(Stored data)
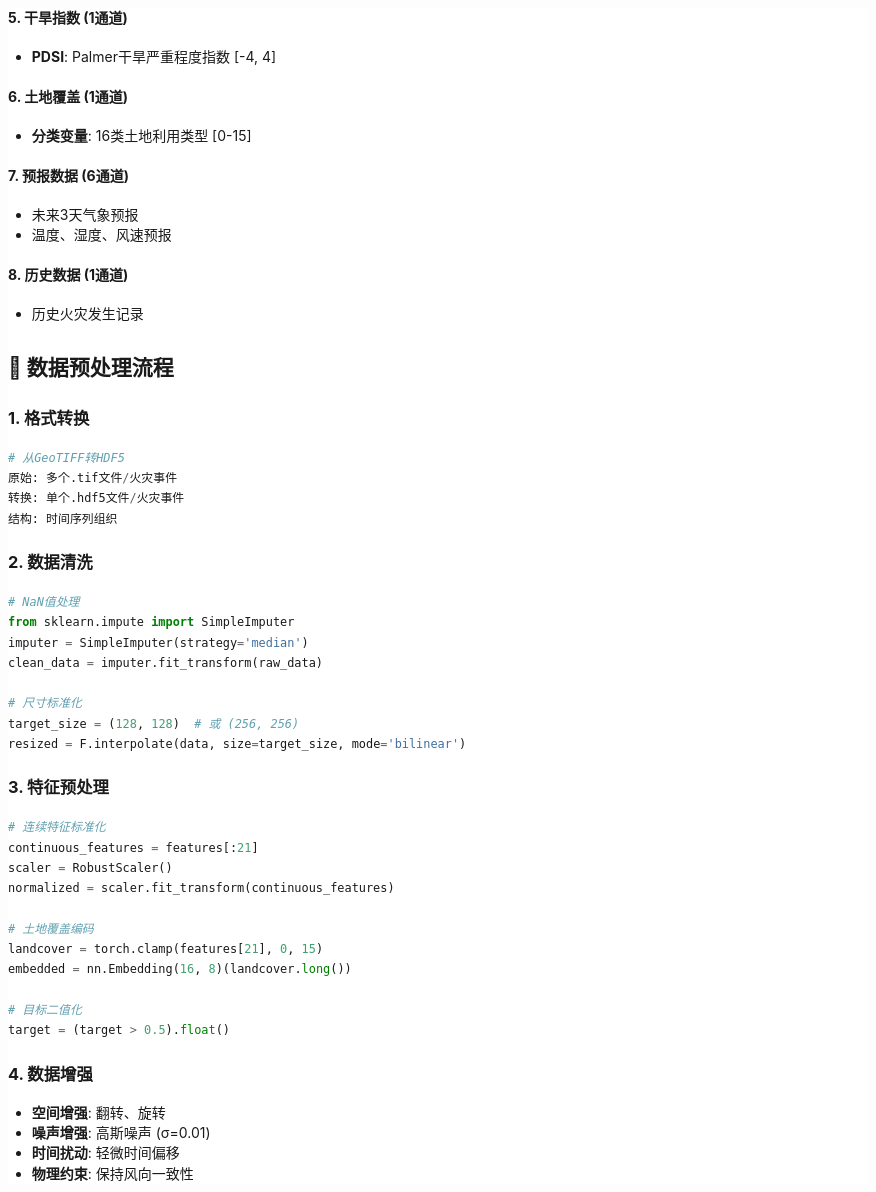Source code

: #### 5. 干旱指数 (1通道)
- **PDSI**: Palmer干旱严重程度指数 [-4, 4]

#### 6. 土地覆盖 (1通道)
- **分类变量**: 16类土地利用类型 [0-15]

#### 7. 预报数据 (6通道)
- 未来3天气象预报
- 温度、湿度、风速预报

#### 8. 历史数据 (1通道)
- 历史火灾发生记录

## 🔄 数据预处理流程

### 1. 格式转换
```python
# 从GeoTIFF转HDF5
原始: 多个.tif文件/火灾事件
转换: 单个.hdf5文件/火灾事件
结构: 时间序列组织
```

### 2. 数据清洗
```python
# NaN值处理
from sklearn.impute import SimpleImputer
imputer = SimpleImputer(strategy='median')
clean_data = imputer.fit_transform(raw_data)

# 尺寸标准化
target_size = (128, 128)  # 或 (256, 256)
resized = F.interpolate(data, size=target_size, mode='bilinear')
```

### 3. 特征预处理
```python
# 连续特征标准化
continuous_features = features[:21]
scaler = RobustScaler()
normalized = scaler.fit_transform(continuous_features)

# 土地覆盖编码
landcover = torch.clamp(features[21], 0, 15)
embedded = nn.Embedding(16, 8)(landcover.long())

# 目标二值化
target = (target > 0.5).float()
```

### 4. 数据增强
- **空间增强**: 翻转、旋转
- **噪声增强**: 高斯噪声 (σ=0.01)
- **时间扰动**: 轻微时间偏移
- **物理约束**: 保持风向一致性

* WHAT NEEDS TO BE DONE
An exact copy of every entry, pictures left out, is what to write here.

* EXERCISE RESULT
Source code

: #### 5. 干旱指数 (1通道)
- **PDSI**: Palmer干旱严重程度指数 [-4, 4]

#### 6. 土地覆盖 (1通道)
- **分类变量**: 16类土地利用类型 [0-15]

#### 7. 预报数据 (6通道)
- 未来3天气象预报
- 温度、湿度、风速预报

#### 8. 历史数据 (1通道)
- 历史火灾发生记录

## 🔄 数据预处理流程

### 1. 格式转换
```python
# 从GeoTIFF转HDF5
原始: 多个.tif文件/火灾事件
转换: 单个.hdf5文件/火灾事件
结构: 时间序列组织
```

### 2. 数据清洗
```python
# NaN值处理
from sklearn.impute import SimpleImputer
imputer = SimpleImputer(strategy='median')
clean_data = imputer.fit_transform(raw_data)

# 尺寸标准化
target_size = (128, 128)  # 或 (256, 256)
resized = F.interpolate(data, size=target_size, mode='bilinear')
```

### 3. 特征预处理
```python
# 连续特征标准化
continuous_features = features[:21]
scaler = RobustScaler()
normalized = scaler.fit_transform(continuous_features)

# 土地覆盖编码
landcover = torch.clamp(features[21], 0, 15)
embedded = nn.Embedding(16, 8)(landcover.long())

# 目标二值化
target = (target > 0.5).float()
```

### 4. 数据增强
- **空间增强**: 翻转、旋转
- **噪声增强**: 高斯噪声 (σ=0.01)
- **时间扰动**: 轻微时间偏移
- **物理约束**: 保持风向一致性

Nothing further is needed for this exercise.